A iniciativa contou com a presença de Maria Mota, Diretora Executiva do iMM João Lobo Antunes que falou como é importante falar com a sociedade civil e mostrar o que está a ser desenvolvido na área da investigação, nomeadamente no que se refere ao cancro, uma das áreas mais investigadas no Instituto de Medicina Molecular João Lobo Antunes. Luís Costa, Diretor do Serviço de Oncologia do Centro Hospitalar Lisboa Norte (CHLN) – Hospital de Santa Maria e Investigador Principal do iMM João Lobo Antunes fez uma abordagem sobre a ciência e o doente oncológico. Ao longo da sua exposição mostrou a todos os presentes como Portugal pode ter um papel preponderante na área da investigação, tal como aconteceu no passado na época dos descobrimentos. Referiu que o cancro é uma doença com características específicas, na medida em que é a única que tem a capacidade de metastizar, e por essa razão é muito importante investigar o tumor e o meio envolvente.

Hoje, muitos estudos demonstram que é essencial conhecer não apenas o tumor, porque o comportamento do tumor também depende do hospedeiro. Pela primeira vez já temos no mercado medicamentos que têm como alvo o ambiente tumoral em que a célula se desenvolve e não o tumor diretamente, e isto porque a investigação deu importantes passos nesse sentido. A investigação é fundamental na medida em que fornece aos oncologistas tratamentos mais precisos que podem ajudar a tratar os doentes com cancro com uma maior eficácia. Termina dizendo que “se não damos abertura à inovação o mundo real será sempre seco, sem chuva”, referiu Luís Costa.

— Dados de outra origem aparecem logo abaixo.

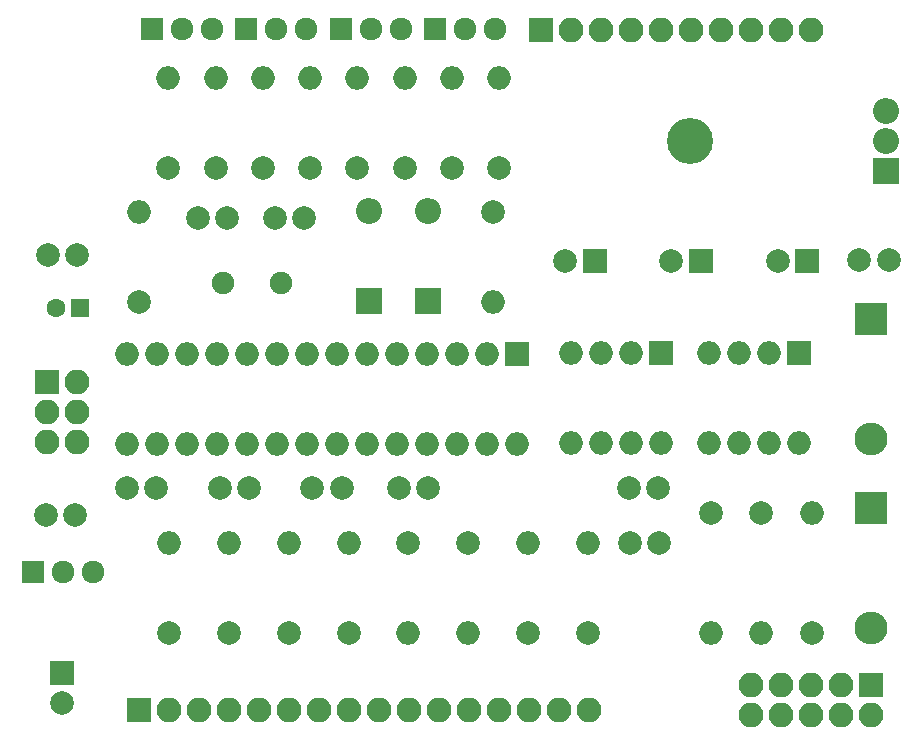
<source format=gbs>
G04 #@! TF.GenerationSoftware,KiCad,Pcbnew,(5.1.2)-1*
G04 #@! TF.CreationDate,2021-04-14T19:23:14-07:00*
G04 #@! TF.ProjectId,kicad-cpu-board,6b696361-642d-4637-9075-2d626f617264,rev?*
G04 #@! TF.SameCoordinates,Original*
G04 #@! TF.FileFunction,Soldermask,Bot*
G04 #@! TF.FilePolarity,Negative*
%FSLAX46Y46*%
G04 Gerber Fmt 4.6, Leading zero omitted, Abs format (unit mm)*
G04 Created by KiCad (PCBNEW (5.1.2)-1) date 2021-04-14 19:23:14*
%MOMM*%
%LPD*%
G04 APERTURE LIST*
%ADD10C,1.920000*%
%ADD11R,1.920000X1.920000*%
%ADD12C,2.000000*%
%ADD13O,2.000000X2.000000*%
%ADD14R,2.100000X2.100000*%
%ADD15O,2.100000X2.100000*%
%ADD16R,2.000000X2.000000*%
%ADD17C,1.600000*%
%ADD18R,1.600000X1.600000*%
%ADD19O,2.200000X2.200000*%
%ADD20R,2.200000X2.200000*%
%ADD21R,2.800000X2.800000*%
%ADD22O,2.800000X2.800000*%
%ADD23O,3.900000X3.900000*%
%ADD24C,1.900000*%
G04 APERTURE END LIST*
D10*
X29611320Y-95415100D03*
X32151320Y-95415100D03*
D11*
X27071320Y-95415100D03*
D10*
X55647700Y-49500000D03*
X58187700Y-49500000D03*
D11*
X53107700Y-49500000D03*
D10*
X39647700Y-49500000D03*
X42187700Y-49500000D03*
D11*
X37107700Y-49500000D03*
D10*
X47647700Y-49500000D03*
X50187700Y-49500000D03*
D11*
X45107700Y-49500000D03*
D10*
X63647700Y-49500000D03*
X66187700Y-49500000D03*
D11*
X61107700Y-49500000D03*
D12*
X80086840Y-93002100D03*
X77586840Y-93002100D03*
X88713530Y-90421460D03*
D13*
X88713530Y-100581460D03*
D12*
X93000000Y-100621460D03*
D13*
X93000000Y-90461460D03*
D12*
X84427060Y-90421460D03*
D13*
X84427060Y-100581460D03*
D14*
X36007040Y-107099100D03*
D15*
X38547040Y-107099100D03*
X41087040Y-107099100D03*
X43627040Y-107099100D03*
X46167040Y-107099100D03*
X48707040Y-107099100D03*
X51247040Y-107099100D03*
X53787040Y-107099100D03*
X56327040Y-107099100D03*
X58867040Y-107099100D03*
X61407040Y-107099100D03*
X63947040Y-107099100D03*
X66487040Y-107099100D03*
X69027040Y-107099100D03*
X71567040Y-107099100D03*
X74107040Y-107099100D03*
D16*
X80200000Y-76900000D03*
D13*
X72580000Y-84520000D03*
X77660000Y-76900000D03*
X75120000Y-84520000D03*
X75120000Y-76900000D03*
X77660000Y-84520000D03*
X72580000Y-76900000D03*
X80200000Y-84520000D03*
D12*
X97000000Y-69000000D03*
X99500000Y-69000000D03*
X30625001Y-90625001D03*
X28125001Y-90625001D03*
D13*
X68000000Y-84620000D03*
X34980000Y-77000000D03*
X65460000Y-84620000D03*
X37520000Y-77000000D03*
X62920000Y-84620000D03*
X40060000Y-77000000D03*
X60380000Y-84620000D03*
X42600000Y-77000000D03*
X57840000Y-84620000D03*
X45140000Y-77000000D03*
X55300000Y-84620000D03*
X47680000Y-77000000D03*
X52760000Y-84620000D03*
X50220000Y-77000000D03*
X50220000Y-84620000D03*
X52760000Y-77000000D03*
X47680000Y-84620000D03*
X55300000Y-77000000D03*
X45140000Y-84620000D03*
X57840000Y-77000000D03*
X42600000Y-84620000D03*
X60380000Y-77000000D03*
X40060000Y-84620000D03*
X62920000Y-77000000D03*
X37520000Y-84620000D03*
X65460000Y-77000000D03*
X34980000Y-84620000D03*
D16*
X68000000Y-77000000D03*
D12*
X72100000Y-69100000D03*
D16*
X74600000Y-69100000D03*
D17*
X29000000Y-73100000D03*
D18*
X31000000Y-73100000D03*
D12*
X80000000Y-88350000D03*
X77500000Y-88350000D03*
X45350000Y-88350000D03*
X42850000Y-88350000D03*
X50000000Y-65500000D03*
X47500000Y-65500000D03*
X53200000Y-88350000D03*
X50700000Y-88350000D03*
X41000000Y-65500000D03*
X43500000Y-65500000D03*
D16*
X29525000Y-104000000D03*
D12*
X29525000Y-106500000D03*
X90100000Y-69100000D03*
D16*
X92600000Y-69100000D03*
X83600000Y-69100000D03*
D12*
X81100000Y-69100000D03*
X30775000Y-68600000D03*
X28275000Y-68600000D03*
X37500000Y-88350000D03*
X35000000Y-88350000D03*
X58000000Y-88350000D03*
X60500000Y-88350000D03*
D19*
X60500000Y-64880000D03*
D20*
X60500000Y-72500000D03*
X55500000Y-72500000D03*
D19*
X55500000Y-64880000D03*
D21*
X98000000Y-74000000D03*
D22*
X98000000Y-84160000D03*
X98000000Y-100160000D03*
D21*
X98000000Y-90000000D03*
D15*
X30790000Y-84480000D03*
X28250000Y-84480000D03*
X30790000Y-81940000D03*
X28250000Y-81940000D03*
X30790000Y-79400000D03*
D14*
X28250000Y-79400000D03*
D15*
X92875993Y-49594547D03*
X90335993Y-49594547D03*
X87795993Y-49594547D03*
X85255993Y-49594547D03*
X82715993Y-49594547D03*
X80175993Y-49594547D03*
X77635993Y-49594547D03*
X75095993Y-49594547D03*
X72555993Y-49594547D03*
D14*
X70015993Y-49594547D03*
D15*
X87840000Y-107540000D03*
X87840000Y-105000000D03*
X90380000Y-107540000D03*
X90380000Y-105000000D03*
X92920000Y-107540000D03*
X92920000Y-105000000D03*
X95460000Y-107540000D03*
X95460000Y-105000000D03*
X98000000Y-107540000D03*
D14*
X98000000Y-105000000D03*
D12*
X36000000Y-72600000D03*
D13*
X36000000Y-64980000D03*
D12*
X66000000Y-65000000D03*
D13*
X66000000Y-72620000D03*
D12*
X38600000Y-100600000D03*
D13*
X38600000Y-92980000D03*
X62500000Y-53580000D03*
D12*
X62500000Y-61200000D03*
D13*
X66500000Y-53580000D03*
D12*
X66500000Y-61200000D03*
X46500000Y-61200000D03*
D13*
X46500000Y-53580000D03*
X50500000Y-53580000D03*
D12*
X50500000Y-61200000D03*
D13*
X43657142Y-92980000D03*
D12*
X43657142Y-100600000D03*
D13*
X38500000Y-53580000D03*
D12*
X38500000Y-61200000D03*
X42500000Y-61200000D03*
D13*
X42500000Y-53580000D03*
X54500000Y-53580000D03*
D12*
X54500000Y-61200000D03*
X58500000Y-61200000D03*
D13*
X58500000Y-53580000D03*
X48714284Y-92980000D03*
D12*
X48714284Y-100600000D03*
X58828568Y-92950000D03*
D13*
X58828568Y-100570000D03*
X53771426Y-92980000D03*
D12*
X53771426Y-100600000D03*
X74000000Y-100600000D03*
D13*
X74000000Y-92980000D03*
X63885710Y-100570000D03*
D12*
X63885710Y-92950000D03*
X68942852Y-100600000D03*
D13*
X68942852Y-92980000D03*
D19*
X99300000Y-56420000D03*
X99300000Y-58960000D03*
D20*
X99300000Y-61500000D03*
D23*
X82640000Y-58960000D03*
D13*
X91900000Y-84520000D03*
X84280000Y-76900000D03*
X89360000Y-84520000D03*
X86820000Y-76900000D03*
X86820000Y-84520000D03*
X89360000Y-76900000D03*
X84280000Y-84520000D03*
D16*
X91900000Y-76900000D03*
D24*
X43100000Y-71000000D03*
X48000000Y-71000000D03*
M02*

</source>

Bruno Silva-Santos, Vice-Presidente e Investigador Principal do iMM João Lobo Antunes, falou sobre o papel atual da imunoterapia no tratamento do cancro. Bruno Silva-Santos e a sua equipa dedicam-se a descobrir como o sistema imunitário pode ser uma parte essencial no tratamento do tumor, procurando reativar o mesmo no combate ao cancro.

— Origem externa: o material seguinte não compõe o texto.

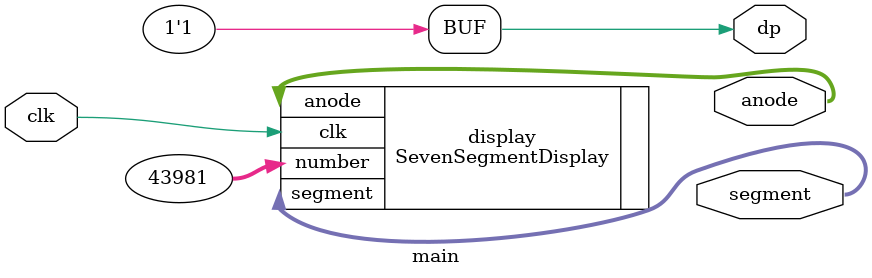
<source format=v>
`timescale 1ns / 1ps
module main(anode, segment, dp, clk);
    output [3:0] anode;
	 output [6:0] segment;
	 output dp;
	 //input [3:0] btn;
	 input clk;
	 
	 //test2
	 
	 SevenSegmentDisplay display(
	   .clk (clk),
		.number ('hABCD),
		.anode  (anode),
		.segment (segment));

	 assign dp = 1;

endmodule

</source>
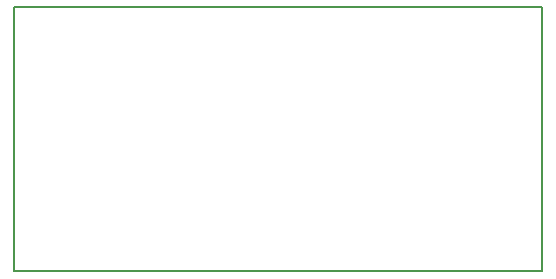
<source format=gbr>
G04 #@! TF.FileFunction,Profile,NP*
%FSLAX46Y46*%
G04 Gerber Fmt 4.6, Leading zero omitted, Abs format (unit mm)*
G04 Created by KiCad (PCBNEW 4.0.1-stable) date 08/09/2016 11:32:39 PM*
%MOMM*%
G01*
G04 APERTURE LIST*
%ADD10C,0.100000*%
%ADD11C,0.150000*%
G04 APERTURE END LIST*
D10*
D11*
X154940000Y-79756000D02*
X110236000Y-79756000D01*
X154940000Y-102108000D02*
X154940000Y-79756000D01*
X110236000Y-102108000D02*
X154940000Y-102108000D01*
X110236000Y-79756000D02*
X110236000Y-102108000D01*
M02*

</source>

Muitos são os caminhos a percorrer e hoje também procuram respostas a questões tão importantes como: porque é que nem todos os tipos de cancro beneficiam da eficácia da imunoterapia? Neste momento desenvolvem um trabalho único com “DOT cells” (um tipo de glóbulos brancos do sangue que existem em muito pouca quantidade (1 a 2%) mas que podem ser expandidas in vitro e ser usadas no tratamento dos doentes) na área das leucemias e esperam dentro de 1 a 2 anos conseguir entrar na fase de ensaios clínicos, um passo que só é alcançado por cerca de 3% dos projetos de investigação. “Se conseguirmos fazer a diferença para um só tipo de cancro já ficaremos muito contentes”, referiu Bruno Silva-Santos. Lynne Archibald, do Fundo iMM-Laço encerrou o debate mostrando a importância que a investigação tem na procura de respostas a tantas perguntas, com as quais as mulheres diagnosticadas com cancro da mama, diariamente se debatem. Foi para encontrar estas respostas que em 2015 nasceu o Fundo iMM-Laço que apoia anualmente novos projetos de investigação na área do cancro da mama. Este foi um dos primeiros encontros da investigação com a sociedade civil, procurando assim mostrar como a ciência está de “braço dado” com a saúde.